McKenna makes neat use of James’ police procedure which injects real excitement in breakthrough moments and it’s the intimacy then claustrophobia of this setting that works best in this sombre-paced routine. Grace himself is the object of long burning revenge, but not the only one. It’s not the Assault on Precinct 13 but the notion of police station as haven and threatened by invasive forces is palpable enough.

 

You’d expect the husband under suspicion – Stephen Billington – to display identity or even identities.

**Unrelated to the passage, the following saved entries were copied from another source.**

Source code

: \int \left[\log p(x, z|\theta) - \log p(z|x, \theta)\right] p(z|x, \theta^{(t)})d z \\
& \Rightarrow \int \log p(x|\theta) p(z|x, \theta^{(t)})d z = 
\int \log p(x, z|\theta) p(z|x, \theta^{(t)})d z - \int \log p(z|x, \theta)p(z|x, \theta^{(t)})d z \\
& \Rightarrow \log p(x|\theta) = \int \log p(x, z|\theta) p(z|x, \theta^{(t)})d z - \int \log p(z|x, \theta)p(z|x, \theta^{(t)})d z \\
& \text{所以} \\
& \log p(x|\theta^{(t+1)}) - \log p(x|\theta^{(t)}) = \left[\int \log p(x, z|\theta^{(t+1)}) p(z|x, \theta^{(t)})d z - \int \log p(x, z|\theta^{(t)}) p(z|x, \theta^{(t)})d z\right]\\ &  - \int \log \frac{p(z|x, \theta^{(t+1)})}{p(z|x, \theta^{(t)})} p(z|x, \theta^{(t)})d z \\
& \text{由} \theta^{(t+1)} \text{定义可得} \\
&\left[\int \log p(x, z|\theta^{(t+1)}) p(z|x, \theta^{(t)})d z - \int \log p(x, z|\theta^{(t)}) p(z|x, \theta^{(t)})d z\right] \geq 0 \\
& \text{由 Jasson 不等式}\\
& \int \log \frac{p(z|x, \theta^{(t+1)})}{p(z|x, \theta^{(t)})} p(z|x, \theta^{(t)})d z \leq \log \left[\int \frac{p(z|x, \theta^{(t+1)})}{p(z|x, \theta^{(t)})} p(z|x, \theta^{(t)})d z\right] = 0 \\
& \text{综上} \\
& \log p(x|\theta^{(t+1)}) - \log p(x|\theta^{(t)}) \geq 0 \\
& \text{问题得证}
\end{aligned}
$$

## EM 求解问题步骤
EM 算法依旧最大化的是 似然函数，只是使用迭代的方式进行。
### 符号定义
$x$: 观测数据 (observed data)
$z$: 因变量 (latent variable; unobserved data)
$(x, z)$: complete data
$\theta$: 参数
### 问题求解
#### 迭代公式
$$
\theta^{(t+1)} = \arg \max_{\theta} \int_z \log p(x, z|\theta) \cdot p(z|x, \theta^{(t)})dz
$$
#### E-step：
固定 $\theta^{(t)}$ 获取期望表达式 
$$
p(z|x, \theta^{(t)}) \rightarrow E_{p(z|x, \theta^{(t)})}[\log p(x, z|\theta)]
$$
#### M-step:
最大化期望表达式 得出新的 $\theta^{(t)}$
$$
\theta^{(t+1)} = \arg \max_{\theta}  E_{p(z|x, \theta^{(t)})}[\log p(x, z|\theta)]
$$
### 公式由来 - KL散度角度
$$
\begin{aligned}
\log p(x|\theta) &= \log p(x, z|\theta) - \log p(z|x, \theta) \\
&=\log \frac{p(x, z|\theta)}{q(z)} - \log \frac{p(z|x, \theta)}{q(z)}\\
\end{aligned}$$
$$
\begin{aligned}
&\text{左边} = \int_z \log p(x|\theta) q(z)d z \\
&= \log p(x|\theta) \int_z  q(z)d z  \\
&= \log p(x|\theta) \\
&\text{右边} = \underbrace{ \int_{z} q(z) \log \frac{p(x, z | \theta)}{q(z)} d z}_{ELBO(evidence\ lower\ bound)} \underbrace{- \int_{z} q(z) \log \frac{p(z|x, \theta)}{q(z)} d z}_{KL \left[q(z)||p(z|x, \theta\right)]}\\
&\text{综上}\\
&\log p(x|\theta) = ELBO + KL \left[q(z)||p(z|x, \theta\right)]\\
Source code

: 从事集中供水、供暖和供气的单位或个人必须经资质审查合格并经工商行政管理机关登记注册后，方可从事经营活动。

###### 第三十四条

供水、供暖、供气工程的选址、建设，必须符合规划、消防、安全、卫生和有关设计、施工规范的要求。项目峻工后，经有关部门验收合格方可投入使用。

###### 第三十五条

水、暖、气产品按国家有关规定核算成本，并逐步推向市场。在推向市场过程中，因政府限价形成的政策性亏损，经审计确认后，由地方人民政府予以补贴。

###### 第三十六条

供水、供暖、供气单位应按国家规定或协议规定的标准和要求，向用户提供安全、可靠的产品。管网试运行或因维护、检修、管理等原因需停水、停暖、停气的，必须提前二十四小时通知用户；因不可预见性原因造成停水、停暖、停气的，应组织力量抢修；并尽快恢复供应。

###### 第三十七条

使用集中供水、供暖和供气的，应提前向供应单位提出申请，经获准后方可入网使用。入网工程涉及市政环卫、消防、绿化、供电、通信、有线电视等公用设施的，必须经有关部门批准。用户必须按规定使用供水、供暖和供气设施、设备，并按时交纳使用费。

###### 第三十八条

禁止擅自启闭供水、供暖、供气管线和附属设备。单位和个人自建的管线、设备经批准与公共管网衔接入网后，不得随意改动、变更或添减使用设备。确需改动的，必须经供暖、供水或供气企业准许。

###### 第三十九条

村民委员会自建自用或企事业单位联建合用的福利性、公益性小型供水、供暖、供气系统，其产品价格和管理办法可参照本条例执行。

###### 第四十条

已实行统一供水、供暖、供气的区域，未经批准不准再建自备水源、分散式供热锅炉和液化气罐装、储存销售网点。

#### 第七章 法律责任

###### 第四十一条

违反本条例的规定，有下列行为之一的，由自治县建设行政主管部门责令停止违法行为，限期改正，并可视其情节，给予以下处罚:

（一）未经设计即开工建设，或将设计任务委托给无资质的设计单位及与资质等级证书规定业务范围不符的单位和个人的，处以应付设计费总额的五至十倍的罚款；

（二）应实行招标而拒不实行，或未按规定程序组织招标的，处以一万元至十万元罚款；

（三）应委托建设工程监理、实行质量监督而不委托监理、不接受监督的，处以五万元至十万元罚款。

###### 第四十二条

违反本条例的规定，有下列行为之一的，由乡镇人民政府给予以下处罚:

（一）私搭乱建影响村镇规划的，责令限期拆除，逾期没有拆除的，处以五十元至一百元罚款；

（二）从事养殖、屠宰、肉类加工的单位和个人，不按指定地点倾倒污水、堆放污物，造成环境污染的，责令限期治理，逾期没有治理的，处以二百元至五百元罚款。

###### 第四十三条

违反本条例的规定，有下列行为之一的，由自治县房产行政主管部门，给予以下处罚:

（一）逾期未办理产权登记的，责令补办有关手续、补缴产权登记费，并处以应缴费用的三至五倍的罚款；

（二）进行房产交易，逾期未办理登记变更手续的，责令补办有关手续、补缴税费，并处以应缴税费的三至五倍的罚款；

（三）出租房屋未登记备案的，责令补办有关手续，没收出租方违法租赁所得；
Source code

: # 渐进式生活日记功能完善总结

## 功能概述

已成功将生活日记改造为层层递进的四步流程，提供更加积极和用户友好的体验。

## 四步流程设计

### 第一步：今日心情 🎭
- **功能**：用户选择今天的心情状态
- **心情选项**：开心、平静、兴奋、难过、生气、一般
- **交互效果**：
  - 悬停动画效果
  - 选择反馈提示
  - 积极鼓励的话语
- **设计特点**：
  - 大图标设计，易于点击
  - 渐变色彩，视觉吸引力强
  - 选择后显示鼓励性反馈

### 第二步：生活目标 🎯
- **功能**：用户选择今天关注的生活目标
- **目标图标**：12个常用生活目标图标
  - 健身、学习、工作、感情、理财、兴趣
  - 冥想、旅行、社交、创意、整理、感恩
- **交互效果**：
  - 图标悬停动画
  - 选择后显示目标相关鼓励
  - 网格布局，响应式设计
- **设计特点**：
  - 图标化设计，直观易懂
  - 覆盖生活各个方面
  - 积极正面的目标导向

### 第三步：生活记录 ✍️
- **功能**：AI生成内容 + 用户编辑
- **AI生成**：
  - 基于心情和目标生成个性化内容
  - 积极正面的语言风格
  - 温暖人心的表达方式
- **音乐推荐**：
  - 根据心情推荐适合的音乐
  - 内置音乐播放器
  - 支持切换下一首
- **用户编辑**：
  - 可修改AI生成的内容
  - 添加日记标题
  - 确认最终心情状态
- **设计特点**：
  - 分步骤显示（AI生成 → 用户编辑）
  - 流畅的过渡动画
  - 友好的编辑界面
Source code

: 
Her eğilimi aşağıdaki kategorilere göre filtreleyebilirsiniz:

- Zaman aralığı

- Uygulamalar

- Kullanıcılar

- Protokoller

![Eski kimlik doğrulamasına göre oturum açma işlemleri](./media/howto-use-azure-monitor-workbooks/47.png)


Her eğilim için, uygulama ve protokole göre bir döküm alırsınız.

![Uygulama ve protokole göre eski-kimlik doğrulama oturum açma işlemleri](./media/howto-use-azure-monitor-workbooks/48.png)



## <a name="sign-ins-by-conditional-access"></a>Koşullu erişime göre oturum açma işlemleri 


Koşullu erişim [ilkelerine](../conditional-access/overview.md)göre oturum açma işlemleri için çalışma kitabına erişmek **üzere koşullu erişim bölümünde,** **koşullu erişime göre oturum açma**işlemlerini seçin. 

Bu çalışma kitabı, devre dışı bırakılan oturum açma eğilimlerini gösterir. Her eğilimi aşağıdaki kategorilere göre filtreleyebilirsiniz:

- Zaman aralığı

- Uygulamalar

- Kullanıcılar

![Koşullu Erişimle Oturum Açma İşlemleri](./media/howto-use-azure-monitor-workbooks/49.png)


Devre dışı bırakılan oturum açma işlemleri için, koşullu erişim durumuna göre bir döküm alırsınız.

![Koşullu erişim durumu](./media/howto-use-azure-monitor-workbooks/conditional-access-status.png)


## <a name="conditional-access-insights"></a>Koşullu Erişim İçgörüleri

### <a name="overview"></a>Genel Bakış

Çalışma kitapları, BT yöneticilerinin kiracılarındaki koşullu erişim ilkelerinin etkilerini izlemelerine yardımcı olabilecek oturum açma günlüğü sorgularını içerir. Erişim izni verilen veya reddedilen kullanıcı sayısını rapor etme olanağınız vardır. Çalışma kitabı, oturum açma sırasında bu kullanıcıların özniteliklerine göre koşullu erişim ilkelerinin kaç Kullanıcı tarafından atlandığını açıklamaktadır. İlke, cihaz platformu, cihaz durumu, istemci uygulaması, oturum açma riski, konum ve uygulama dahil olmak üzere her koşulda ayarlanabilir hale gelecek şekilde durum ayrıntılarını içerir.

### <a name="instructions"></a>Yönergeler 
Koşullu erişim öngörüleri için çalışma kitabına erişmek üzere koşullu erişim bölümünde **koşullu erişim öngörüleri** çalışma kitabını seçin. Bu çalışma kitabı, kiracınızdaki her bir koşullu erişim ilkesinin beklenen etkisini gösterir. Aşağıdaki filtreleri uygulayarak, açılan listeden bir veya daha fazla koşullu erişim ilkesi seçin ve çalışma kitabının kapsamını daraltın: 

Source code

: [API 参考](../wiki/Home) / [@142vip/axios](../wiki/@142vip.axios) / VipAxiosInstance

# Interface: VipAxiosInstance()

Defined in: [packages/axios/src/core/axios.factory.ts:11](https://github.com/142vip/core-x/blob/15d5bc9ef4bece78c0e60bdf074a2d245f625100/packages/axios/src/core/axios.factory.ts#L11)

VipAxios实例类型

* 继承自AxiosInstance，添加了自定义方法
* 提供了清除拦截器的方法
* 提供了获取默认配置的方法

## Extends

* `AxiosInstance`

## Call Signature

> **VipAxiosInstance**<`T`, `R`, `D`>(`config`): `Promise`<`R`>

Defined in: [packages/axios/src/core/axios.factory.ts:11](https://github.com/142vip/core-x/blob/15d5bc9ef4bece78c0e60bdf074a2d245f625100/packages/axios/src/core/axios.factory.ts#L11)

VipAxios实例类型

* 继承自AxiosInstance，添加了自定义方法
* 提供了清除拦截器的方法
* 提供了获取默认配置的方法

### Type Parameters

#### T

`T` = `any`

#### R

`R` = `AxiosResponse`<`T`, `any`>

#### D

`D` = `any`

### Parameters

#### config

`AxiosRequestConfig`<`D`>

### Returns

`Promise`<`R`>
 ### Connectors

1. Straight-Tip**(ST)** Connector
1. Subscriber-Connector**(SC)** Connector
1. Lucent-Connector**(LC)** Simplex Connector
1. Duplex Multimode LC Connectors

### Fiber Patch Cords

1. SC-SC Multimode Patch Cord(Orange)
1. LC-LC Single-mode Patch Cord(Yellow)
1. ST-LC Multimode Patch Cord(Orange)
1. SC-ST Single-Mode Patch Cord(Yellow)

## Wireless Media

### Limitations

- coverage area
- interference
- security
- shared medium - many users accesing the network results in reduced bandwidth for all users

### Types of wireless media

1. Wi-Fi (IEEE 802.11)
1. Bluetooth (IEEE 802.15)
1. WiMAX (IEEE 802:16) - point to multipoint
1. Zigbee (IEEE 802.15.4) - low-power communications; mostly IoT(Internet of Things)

Billington in fact is allowed an amplitude only lent to Richie, and revels in it even if each variant is necessarily one-note. Nothing is as it seems and though McKenna has telescoped and shifted the ending as such, the plot as presented falls apart in impossibilities. James is praised for exceptional plotting and vital elements – perhaps mere moments – are missing. It makes for a thrilling if improbable ending. Go read the book.

 

James does write extensively too of sociopathic and psychopathic as if interchangeable, though very real differences exist: the sociopath is partly conditioned with an acquired lack of empathy even redeemable in part. The psychopath truly lacks empathy, like a piece of humanity missing, it’s suggested through chemical imbalance. The best they can be is a CEO, even of a country. The worst are those James has set out to meet in prisons.

 

This was James’s night, a homecoming to the stage he used to fantasize having a play put on at. Invited on stage he movingly paid tribute to all in the production and wrung everyone’s hearts for his chosen police charity.